The birth control pill is one of the most common form of contraceptive but it is not the only option, and it does not suit everyone. Other women prefer IUDs, which are instead inserted internally to prevent fertilisation of the egg. Those, along with the morning after pill, are part of those contraceptive opposed by Christian believers, including Hobby Lobby ‘s owners, because they are “abortifacient,” as in they expel the fertilised egg to prevent pregnancy, a fact absolutely not supported by science.

 

In fact, all contraceptive, including the morning after pill, work with the principle of preventing the attachment of the egg to the uterus wall, which may or may not happen even when having unprotected sex.

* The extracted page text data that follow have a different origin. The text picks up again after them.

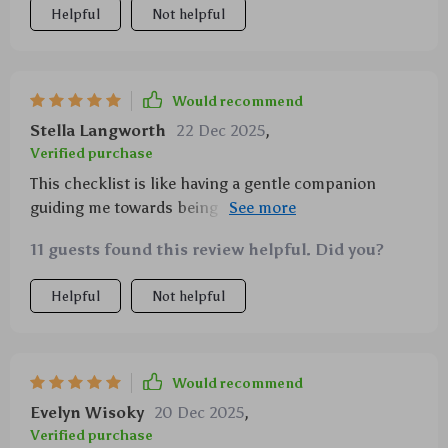
Helpful
Not helpful
Would recommend
Stella Langworth
22 Dec 2025
,
Verified purchase
This checklist is like having a gentle companion
guiding me towards being more present. It's been an
invaluable part of my mental wellness journey.
11 guests found this review helpful. Did you?
Helpful
Not helpful
Would recommend
Evelyn Wisoky
20 Dec 2025
,
Verified purchase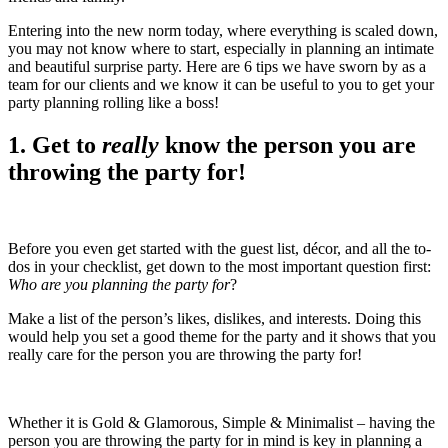
Entering into the new norm today, where everything is scaled down,
you may not know where to start, especially in planning an intimate
and beautiful surprise party. Here are 6 tips we have sworn by as a
team for our clients and we know it can be useful to you to get your
party planning rolling like a boss!
1. Get to
really
know the person you are
throwing the party for!
Before you even get started with the guest list, décor, and all the to-
dos in your checklist, get down to the most important question first:
Who are you planning the party for
?
Make a list of the person’s likes, dislikes, and interests. Doing this
would help you set a good theme for the party and it shows that you
really care for the person you are throwing the party for!
Whether it is Gold & Glamorous, Simple & Minimalist – having the
person you are throwing the party for in mind is key in planning a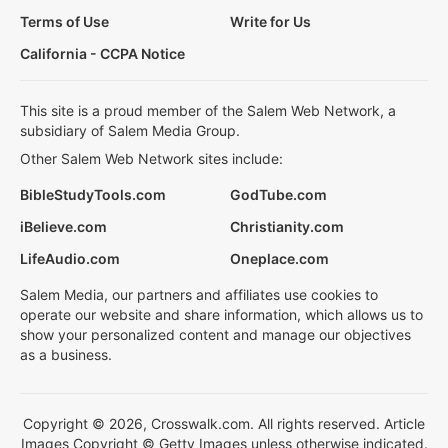
Terms of Use
Write for Us
California - CCPA Notice
This site is a proud member of the Salem Web Network, a
subsidiary of Salem Media Group.
Other Salem Web Network sites include:
BibleStudyTools.com
GodTube.com
iBelieve.com
Christianity.com
LifeAudio.com
Oneplace.com
Salem Media, our partners and affiliates use cookies to
operate our website and share information, which allows us to
show your personalized content and manage our objectives
as a business.
Copyright © 2026, Crosswalk.com. All rights reserved. Article
Images Copyright © Getty Images unless otherwise indicated.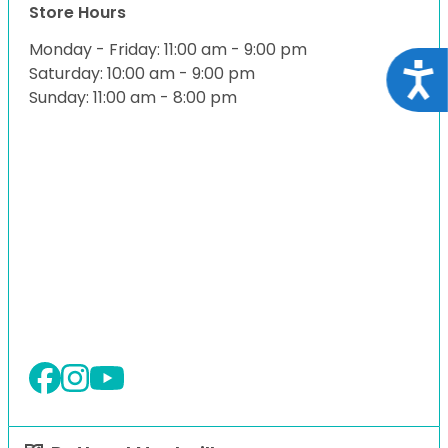
Store Hours
Monday - Friday: 11:00 am - 9:00 pm
Acce
Saturday: 10:00 am - 9:00 pm
Sunday: 11:00 am - 8:00 pm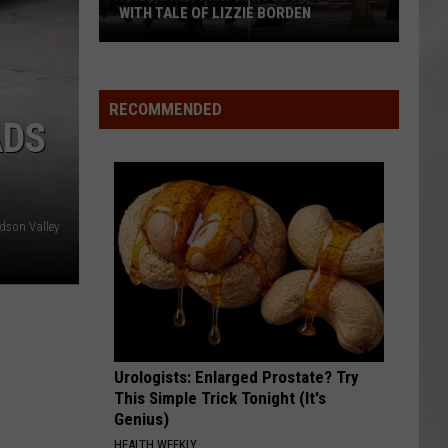
WITH TALE OF LIZZIE BORDEN
AR
SUBMIT YOUR EVENT
Arlington
High
School
RECOMMENDED
ADS
Wins
Big
With
Tale
of
dson Valley
Lizzie
Borden
Urologists: Enlarged Prostate? Try
This Simple Trick Tonight (It's
Genius)
HEALTH WEEKLY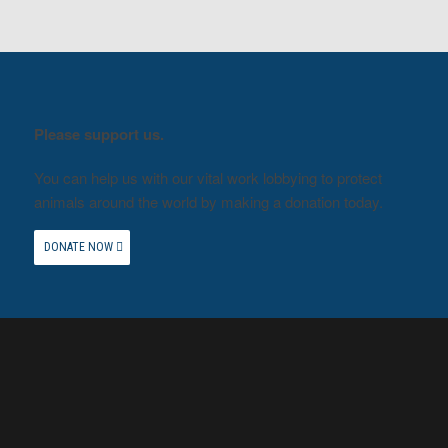
Please support us.
You can help us with our vital work lobbying to protect
animals around the world by making a donation today.
DONATE NOW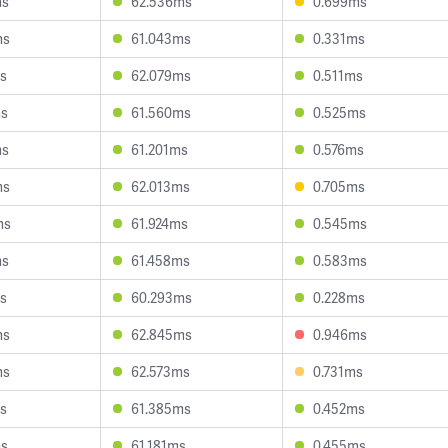
ms
62.536ms
0.699ms
ms
61.043ms
0.331ms
s
62.079ms
0.511ms
ms
61.560ms
0.525ms
ms
61.201ms
0.576ms
ms
62.013ms
0.705ms
ms
61.924ms
0.545ms
ms
61.458ms
0.583ms
s
60.293ms
0.228ms
ms
62.845ms
0.946ms
ms
62.573ms
0.731ms
s
61.385ms
0.452ms
ms
61.181ms
0.455ms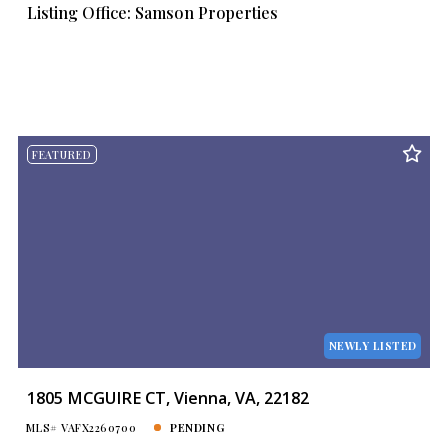
Listing Office: Samson Properties
FEATURED
NEWLY LISTED
1805 MCGUIRE CT, Vienna, VA, 22182
MLS# VAFX2260700
PENDING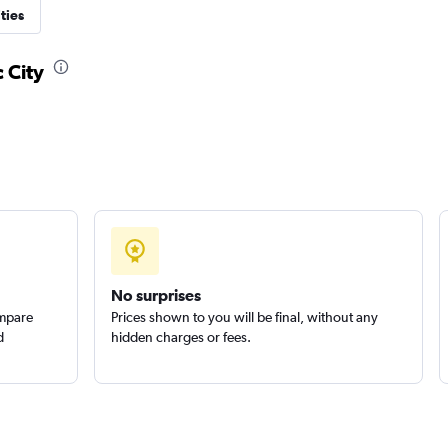
ties
 City
No surprises
ompare
Prices shown to you will be final, without any
d
hidden charges or fees.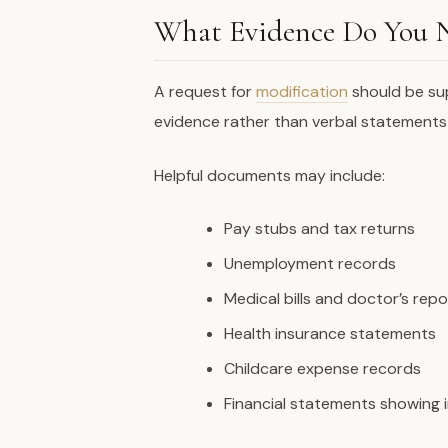
What Evidence Do You 
A request for
modification
should be su
evidence rather than verbal statements
Helpful documents may include:
Pay stubs and tax returns
Unemployment records
Medical bills and doctor’s repo
Health insurance statements
Childcare expense records
Financial statements showing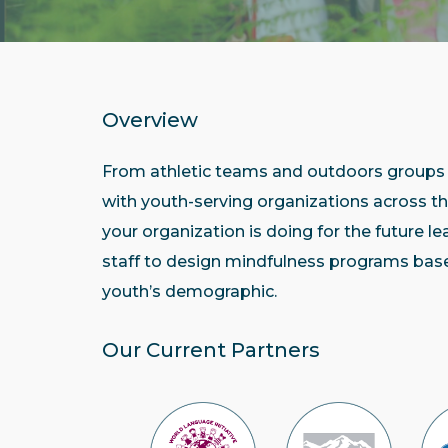
Overview
From athletic teams and outdoors groups 
with youth-serving organizations across 
your organization is doing for the future l
staff to design mindfulness programs base
youth’s demographic.
Our Current Partners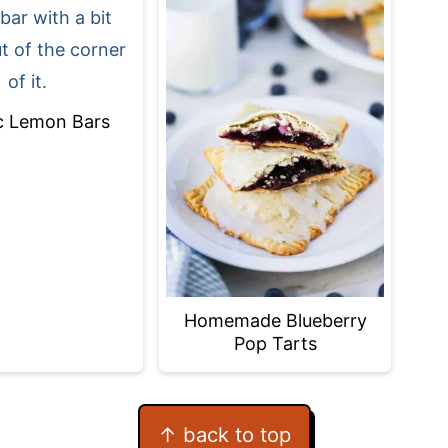
c Lemon Bars
Homemade Blueberry
Pop Tarts
↑ back to top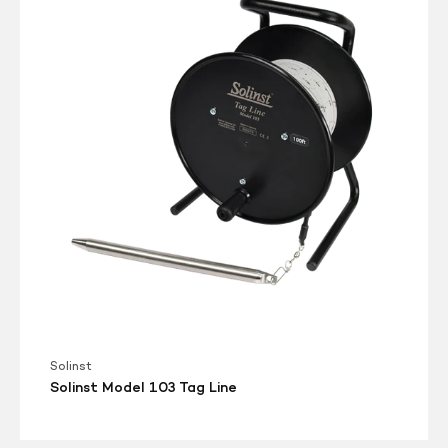
103
Tag
Line
Solinst
Solinst Model 103 Tag Line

The religious grounds to reject contraception are, from a scientific perspective, virtually non-existent, unless the real matter at hand is not abortion, but having sex for reasons other than procreation.

 

Let’s get one thing straight: women of all ages and relationship status use some form of contraception when they are sexually active, fertile and want to avoid pregnancy or using condoms. Providing the free contraception of choice is not about helping 18 years old sleeping around, but it means helping 40 years old women with two children working two jobs to enjoy a healthy relationship with their husbands without having to worry about putting into this world a new mouth to feed.

 

It is simply not acceptable for a for-profit company to refuse women their right to choose the most suitable form of contraception. The SCOTUS ruling allows a private, money-making business to dictate employees’ individual, private choices. Internet commentators on conservative websites pointed out that Hobby Lobby is not an evil company, but actually offers a minimum wage higher than the national one – a whole 14$ an hour instead of 7.25$, and suggest that the negative comments regarding the ruling are negatively affecting the image of a company that does hold its employees’ best interests as high as its religious principles.

 

Apparently, employee meetings start with a prayer from the Bible, and interpersonal conflict are solved by looking at the Bible, and generally speaking the Green family runs its business according to principles in the Bible. No doubt that a book written more than two thousand years ago is a great blueprint to run a business in the digital 21st century world, but it is unclear how highlighting the ways in which the Green family imposes its religious beliefs on its employees does much to defend its image.

 

Regardless, offering a higher minimum wage than normal is not a reason to look the other way when basic individual rights and freedoms are at stake. Workers’ rights in the US are much less protected than in Europe, but there should be at least an understanding that working for a company does not mean embracing the company’s values as your own just because they pay you at the end of the month.

 

You are not selling your soul, you are merely employing your skills for the profit of a business. Your job should not define who you are and what you do when you are not working there. Having your boss decide whether you have access to healthcare plan is pretty much the farthest thing there is to ensure human dignity and justice.